[Stored data entries]

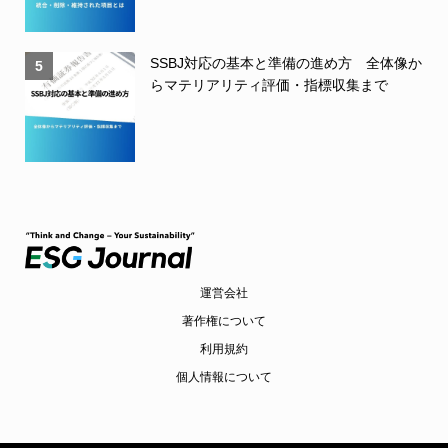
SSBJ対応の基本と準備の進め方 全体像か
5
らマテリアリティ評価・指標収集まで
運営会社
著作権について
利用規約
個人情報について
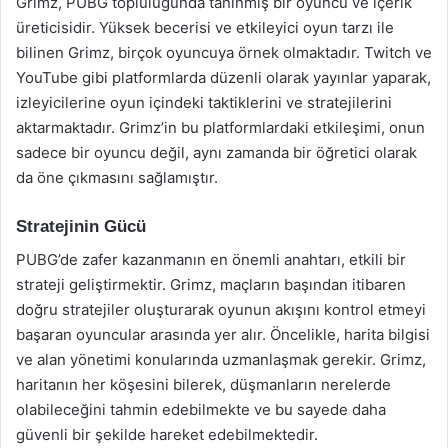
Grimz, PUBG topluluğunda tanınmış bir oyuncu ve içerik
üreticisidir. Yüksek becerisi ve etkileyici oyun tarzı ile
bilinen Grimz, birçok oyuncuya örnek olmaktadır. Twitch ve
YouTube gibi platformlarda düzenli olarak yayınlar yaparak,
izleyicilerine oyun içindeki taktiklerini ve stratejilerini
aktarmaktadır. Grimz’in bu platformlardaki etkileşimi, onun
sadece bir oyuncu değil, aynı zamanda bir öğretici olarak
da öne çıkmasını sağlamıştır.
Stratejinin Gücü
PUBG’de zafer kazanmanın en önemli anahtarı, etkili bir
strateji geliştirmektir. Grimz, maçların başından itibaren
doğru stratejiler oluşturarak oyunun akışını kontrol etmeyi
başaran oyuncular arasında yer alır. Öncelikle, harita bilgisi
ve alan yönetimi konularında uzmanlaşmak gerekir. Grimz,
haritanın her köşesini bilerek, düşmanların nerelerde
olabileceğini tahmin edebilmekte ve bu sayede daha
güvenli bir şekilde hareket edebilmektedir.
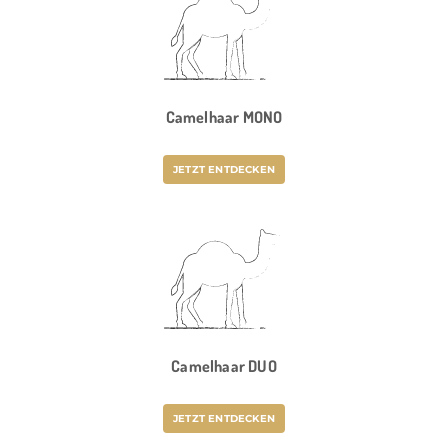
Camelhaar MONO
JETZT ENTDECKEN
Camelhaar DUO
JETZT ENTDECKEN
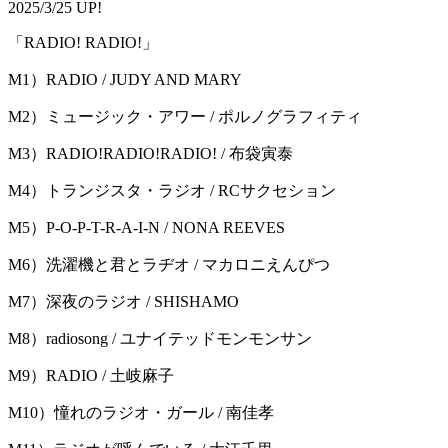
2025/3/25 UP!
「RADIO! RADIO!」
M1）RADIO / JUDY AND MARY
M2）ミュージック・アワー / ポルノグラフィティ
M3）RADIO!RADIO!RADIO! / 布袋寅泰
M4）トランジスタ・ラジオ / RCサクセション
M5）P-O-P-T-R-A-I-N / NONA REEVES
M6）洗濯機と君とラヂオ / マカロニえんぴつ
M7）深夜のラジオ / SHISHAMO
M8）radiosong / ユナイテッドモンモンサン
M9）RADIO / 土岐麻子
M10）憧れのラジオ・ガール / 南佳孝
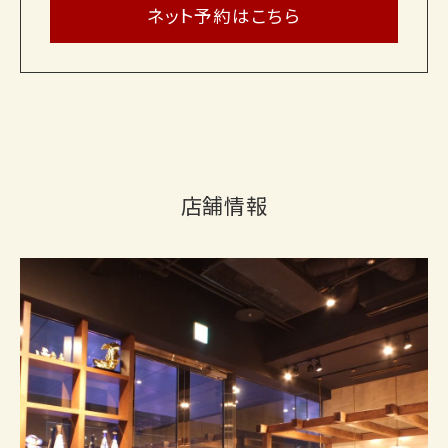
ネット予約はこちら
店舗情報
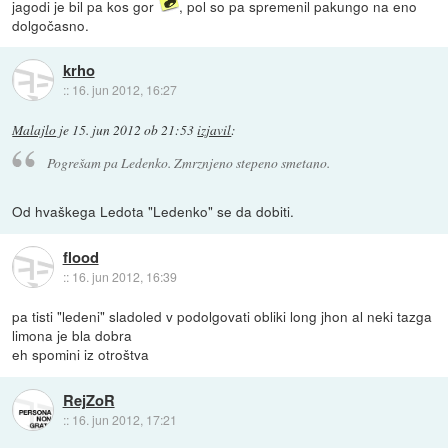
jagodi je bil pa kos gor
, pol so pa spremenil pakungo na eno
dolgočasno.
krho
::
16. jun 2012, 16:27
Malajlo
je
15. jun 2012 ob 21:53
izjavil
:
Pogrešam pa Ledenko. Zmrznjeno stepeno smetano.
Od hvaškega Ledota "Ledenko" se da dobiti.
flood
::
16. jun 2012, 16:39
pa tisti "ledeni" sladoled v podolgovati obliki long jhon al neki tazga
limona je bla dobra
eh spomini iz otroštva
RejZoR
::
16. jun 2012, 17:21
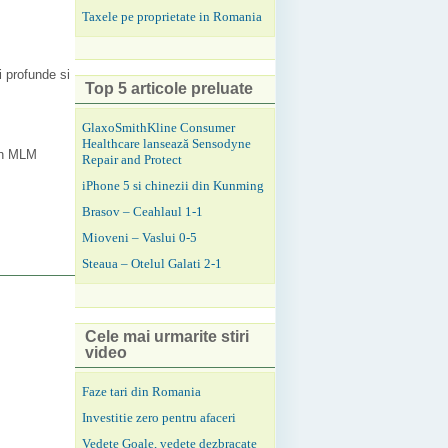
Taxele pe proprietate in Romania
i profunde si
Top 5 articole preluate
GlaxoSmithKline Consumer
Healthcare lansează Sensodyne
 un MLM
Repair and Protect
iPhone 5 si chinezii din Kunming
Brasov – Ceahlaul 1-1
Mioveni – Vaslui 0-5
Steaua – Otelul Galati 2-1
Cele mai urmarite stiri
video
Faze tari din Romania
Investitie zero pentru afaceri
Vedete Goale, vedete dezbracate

▶ **Problem to work on**: Out of the entries above, write out only the lines between the line holding "Grimz, PUBG topluluğunda" and the line holding "ve alan yönetimi", inclusive, each exactly as given.

▶ **Exercise solution**:
Grimz, PUBG topluluğunda tanınmış bir oyuncu ve içerik
üreticisidir. Yüksek becerisi ve etkileyici oyun tarzı ile
bilinen Grimz, birçok oyuncuya örnek olmaktadır. Twitch ve
YouTube gibi platformlarda düzenli olarak yayınlar yaparak,
izleyicilerine oyun içindeki taktiklerini ve stratejilerini
aktarmaktadır. Grimz’in bu platformlardaki etkileşimi, onun
sadece bir oyuncu değil, aynı zamanda bir öğretici olarak
da öne çıkmasını sağlamıştır.
Stratejinin Gücü
PUBG’de zafer kazanmanın en önemli anahtarı, etkili bir
strateji geliştirmektir. Grimz, maçların başından itibaren
doğru stratejiler oluşturarak oyunun akışını kontrol etmeyi
başaran oyuncular arasında yer alır. Öncelikle, harita bilgisi
ve alan yönetimi konularında uzmanlaşmak gerekir. Grimz,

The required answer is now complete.